# ACTIVITY
Retype the whole listing verbatim and keep the pictures out of it.

# EXERCISE DATA
--
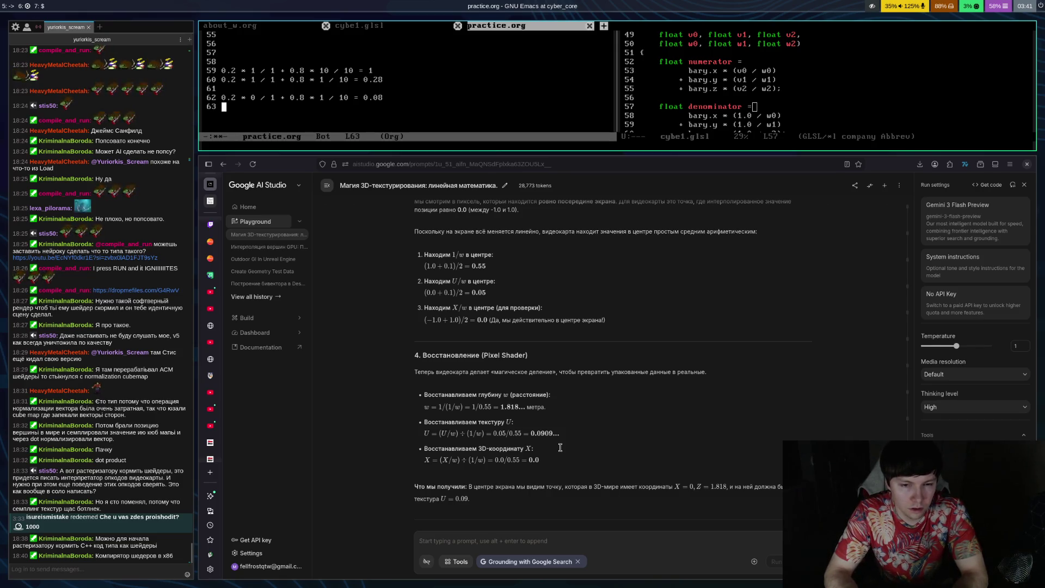
Step: Write line 63 as 0.2 * 1 / 1 + 0.8 * 1 / 10 = 0.28 and save
{"action": "type", "text": "0.2 "}
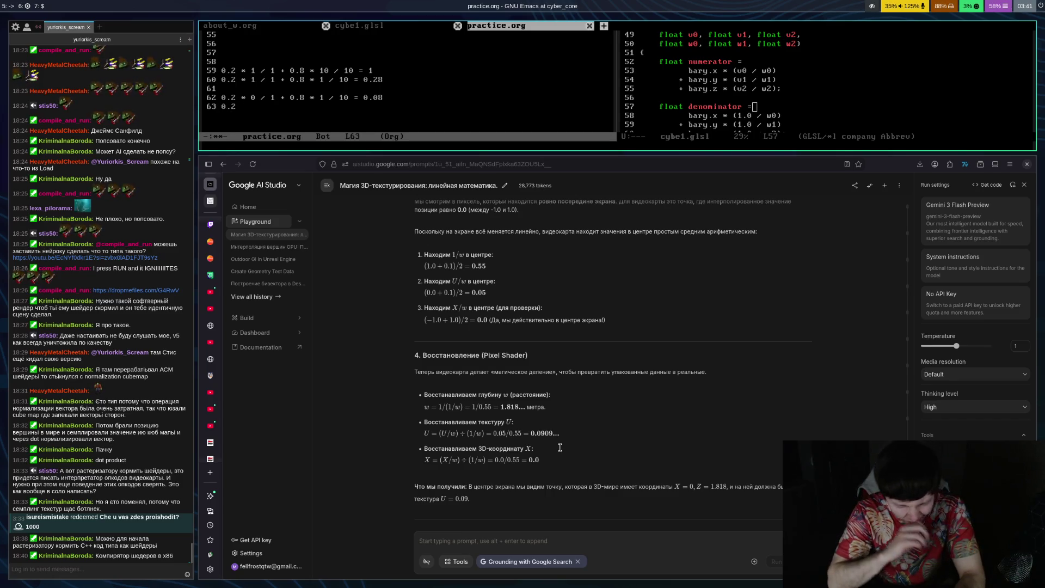
{"action": "type", "text": "* "}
--
# COMPLETED TASK
Step: Write line 63 as 0.2 * 1 / 1 + 0.8 * 1 / 10 = 0.28 and save
{"action": "type", "text": "0.2 "}
{"action": "type", "text": "* "}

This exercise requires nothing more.